For those that are unfamiliar, AP (Advanced Placement) courses are high school courses that have end-of-the-year exams that are supposed to represent the rigor of introductory-level college courses. Every few years the College Board, which writes the exams and designs the curriculum, revamps the courses and tests.

Recently, the College Board has received intense criticism from education groups, conservative groups and even the Republican National Committee for its reworking of the AP US History exam. These groups claim that the test marginalizes the country’s Founding Fathers and important figures and events of US history and boosts the coverage of social justice-like themes.

To stem the mounting criticism, the College Board made an unprecedented move and released to the public, rather than just AP teachers, a practice exam for the AP Us History test purporting to show fair coverage of all topics important to US History.

Under Fire, College Board to ‘Clarify’ New U.S. History Framework

Stung by criticism that its new Advanced Placement U.S. history framework presents a slanted view of events, the College Board has taken the unusual step of releasing a practice exam in the subject.

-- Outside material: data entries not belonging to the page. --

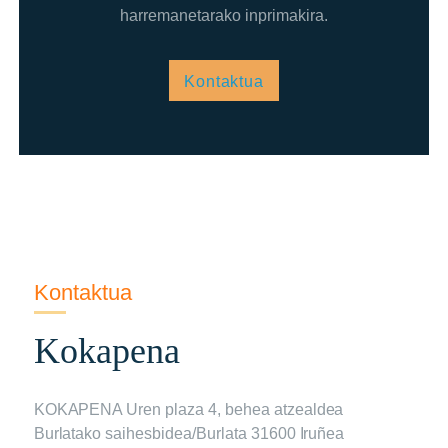
harremanetarako inprimakira.
Kontaktua
Kontaktua
Kokapena
KOKAPENA Uren plaza 4, behea atzealdea
Burlatako saihesbidea/Burlata 31600 Iruñea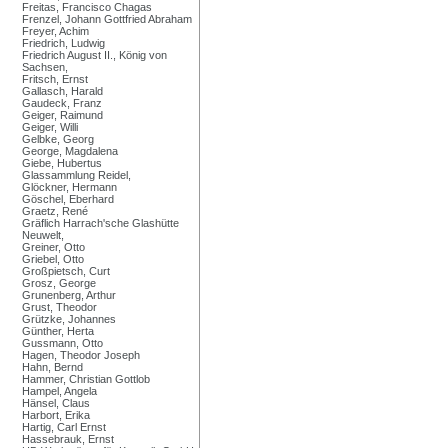
Freitas, Francisco Chagas
Frenzel, Johann Gottfried Abraham
Freyer, Achim
Friedrich, Ludwig
Friedrich August II., König von
Sachsen,
Fritsch, Ernst
Gallasch, Harald
Gaudeck, Franz
Geiger, Raimund
Geiger, Willi
Gelbke, Georg
George, Magdalena
Giebe, Hubertus
Glassammlung Reidel,
Glöckner, Hermann
Göschel, Eberhard
Graetz, René
Gräflich Harrach'sche Glashütte
Neuwelt,
Greiner, Otto
Griebel, Otto
Großpietsch, Curt
Grosz, George
Grunenberg, Arthur
Grust, Theodor
Grützke, Johannes
Günther, Herta
Gussmann, Otto
Hagen, Theodor Joseph
Hahn, Bernd
Hammer, Christian Gottlob
Hampel, Angela
Hänsel, Claus
Harbort, Erika
Hartig, Carl Ernst
Hassebrauk, Ernst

It also announced that it will “clarify” aspects of the framework that have prompted criticism from conservative activists.

In a letter released today, College Board President David Coleman said that he did not work on the framework for AP U.S. history, widely known as APUSH, since it had already been developed when he arrived in October 2012. But he added that he listened “with deep concern” to the issues critics were raising with it.

As we reported earlier today, the Republican National Committee approved a resolution last week condemning the framework, and conservative activists have gathered more than 1,000 signatures on a petition demanding that the College Board delay its use by at least a year.